9231 P41 - Jun 2020 - Q2 - 7 marks
The times, in milliseconds, taken by a computer to perform a certain task were recorded on 10 randomly chosen occasions. The times were as follows.
| 6.44 | 6.16 | 5.62 | 5.82 | 6.51 | 6.62 | 6.19 | 6.42 | 6.34 | 6.28 |
It is claimed that the median time to complete the task is 6.4 milliseconds.
(a) Carry out a Wilcoxon signed-rank test at the \(5 \%\) significance level to test this claim.
(b) State an underlying assumption that is made when using a Wilcoxon signed-rank test.
9231 P41 - Nov 2020 - Q2 - 7 marks
Metal rods produced by a certain factory are claimed to have a median breaking strength of 200 tonnes. For a random sample of 9 rods, the breaking strengths, measured in tonnes, were as follows.
| 210 | 186 | 188 | 208 | 184 | 191 | 215 | 198 | 196 |
A scientist believes that the median breaking strength of metal rods produced by this factory is less than 200 tonnes.
(a) Use a Wilcoxon signed-rank test, at the \(5 \%\) significance level, to test whether there is evidence to support the scientist's belief.
(b) Give a reason why a Wilcoxon signed-rank test is preferable to a sign test, when both are valid.
9231 P42 - Nov 2024 - Q6 - 9 marks
A sports college keeps records of the times taken by students to run one lap of a running track. The population median time taken is 51.0 seconds. After a month of intensive training, a random sample of 22 new students run one lap of the track, giving times, in seconds, as follows.

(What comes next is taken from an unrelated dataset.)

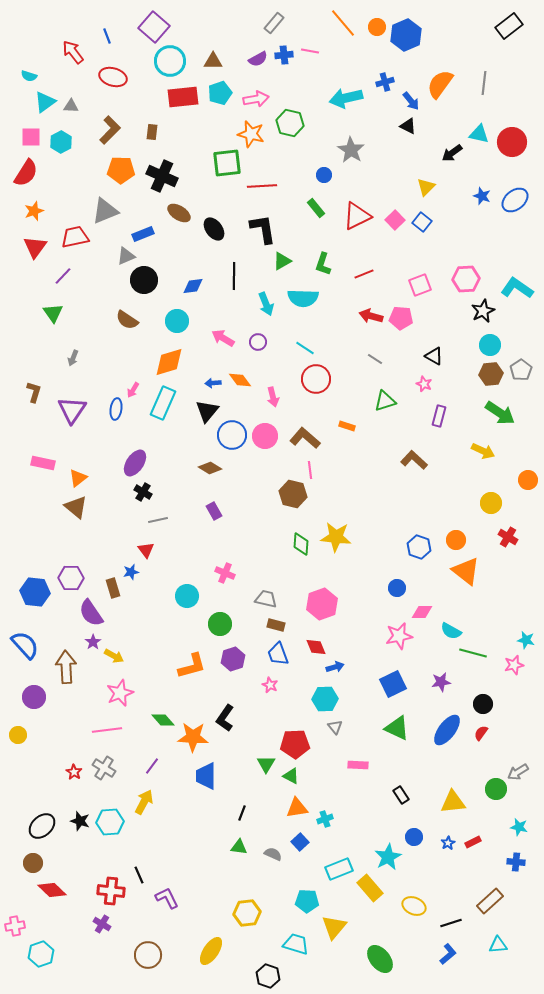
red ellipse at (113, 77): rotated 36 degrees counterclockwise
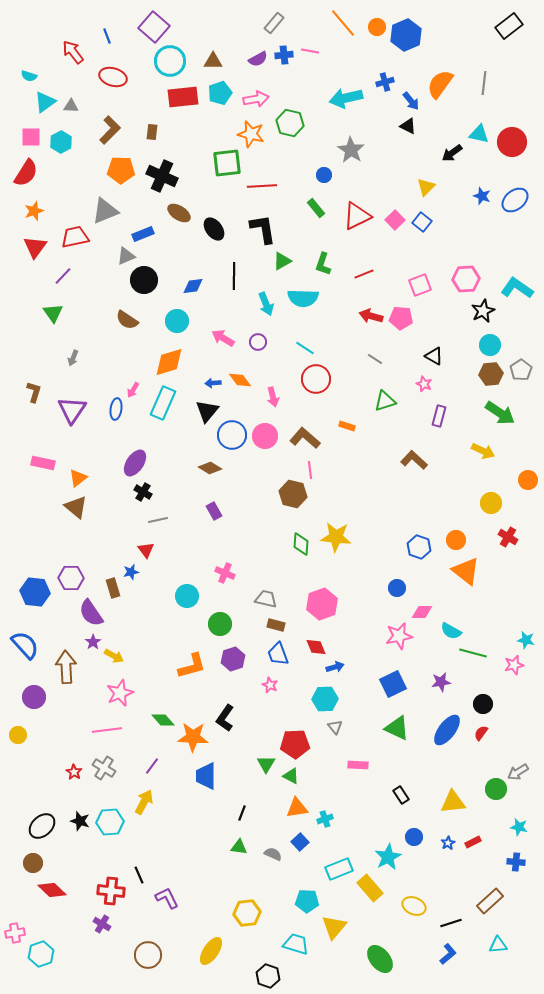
pink cross at (15, 926): moved 7 px down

51.3 | 52.0 | 53.4 | 49.2 | 49.3 | 51.1 | 52.2 | 47.2 |
53.0 | 48.5 | 49.4 | 50.3 | 50.8 | 51.6 | 49.1 | 52.3 |
51.8 | 52.4 | 47.9 | 48.9 | 50.6 | 51.9 |
It is claimed that the intensive training has led to a decrease in the median time taken to run one lap of the track.
Carry out a Wilcoxon signed-rank test, at the \(5 \%\) significance level, to test whether there is sufficient evidence to support the claim.

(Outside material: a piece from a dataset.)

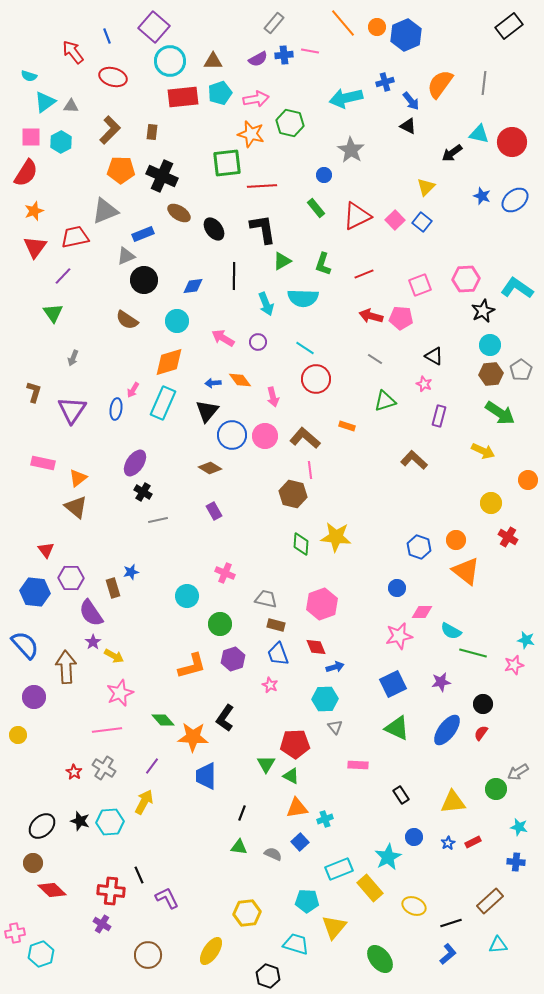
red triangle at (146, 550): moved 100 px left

9231 P44 - Jun 2025 - Q2 - 7 marks
The level of sound produced by a particular type of machine was measured for a random sample of 11 such machines. The results, in suitable units, are shown below.
| Machine | \(A\) | \(B\) | \(C\) | \(D\) | \(E\) | \(F\) | \(G\) | \(H\) | \(I\) | \(J\) | \(K\) |
|---|---|---|---|---|---|---|---|---|---|---|---|
| Sound level | 7.66 | 8.48 | 8.21 | 7.98 | 8.01 | 7.77 | 8.25 | 8.11 | 8.03 | 8.16 | 7.92 |
(a) Use a Wilcoxon signed-rank test to test whether the average sound level produced by this type of machine is more than 8.00. Use a \(5 \%\) significance level.
(b) Give a reason why a Wilcoxon signed-rank test may be more appropriate than a \(t\)-test in this case.